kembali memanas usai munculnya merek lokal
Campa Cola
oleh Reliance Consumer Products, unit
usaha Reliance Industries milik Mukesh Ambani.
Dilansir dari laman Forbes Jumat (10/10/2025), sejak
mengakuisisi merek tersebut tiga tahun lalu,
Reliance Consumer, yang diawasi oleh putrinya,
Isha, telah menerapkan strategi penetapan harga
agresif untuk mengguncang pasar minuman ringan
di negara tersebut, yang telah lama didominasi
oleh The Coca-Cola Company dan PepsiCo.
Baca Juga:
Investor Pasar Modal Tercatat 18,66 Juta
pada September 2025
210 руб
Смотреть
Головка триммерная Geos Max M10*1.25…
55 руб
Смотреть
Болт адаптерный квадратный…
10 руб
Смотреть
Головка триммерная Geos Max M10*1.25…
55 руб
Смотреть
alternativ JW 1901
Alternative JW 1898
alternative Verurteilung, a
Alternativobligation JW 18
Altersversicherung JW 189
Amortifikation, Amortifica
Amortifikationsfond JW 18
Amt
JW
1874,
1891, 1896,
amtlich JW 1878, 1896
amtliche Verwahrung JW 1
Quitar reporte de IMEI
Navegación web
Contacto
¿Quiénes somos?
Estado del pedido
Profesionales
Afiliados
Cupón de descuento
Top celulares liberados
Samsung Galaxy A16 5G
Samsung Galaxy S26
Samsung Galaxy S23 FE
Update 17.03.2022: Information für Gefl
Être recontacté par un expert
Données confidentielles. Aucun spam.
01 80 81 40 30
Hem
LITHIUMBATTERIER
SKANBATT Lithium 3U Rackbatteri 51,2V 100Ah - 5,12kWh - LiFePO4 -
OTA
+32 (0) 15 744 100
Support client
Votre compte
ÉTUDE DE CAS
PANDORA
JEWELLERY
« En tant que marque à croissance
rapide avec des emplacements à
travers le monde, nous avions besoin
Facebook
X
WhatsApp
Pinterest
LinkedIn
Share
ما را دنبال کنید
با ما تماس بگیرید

++++++++

> WORK ORDER
Return each line in the records that holds the string "Samsung".

> REPLY
Samsung Galaxy A16 5G
Samsung Galaxy S26
Samsung Galaxy S23 FE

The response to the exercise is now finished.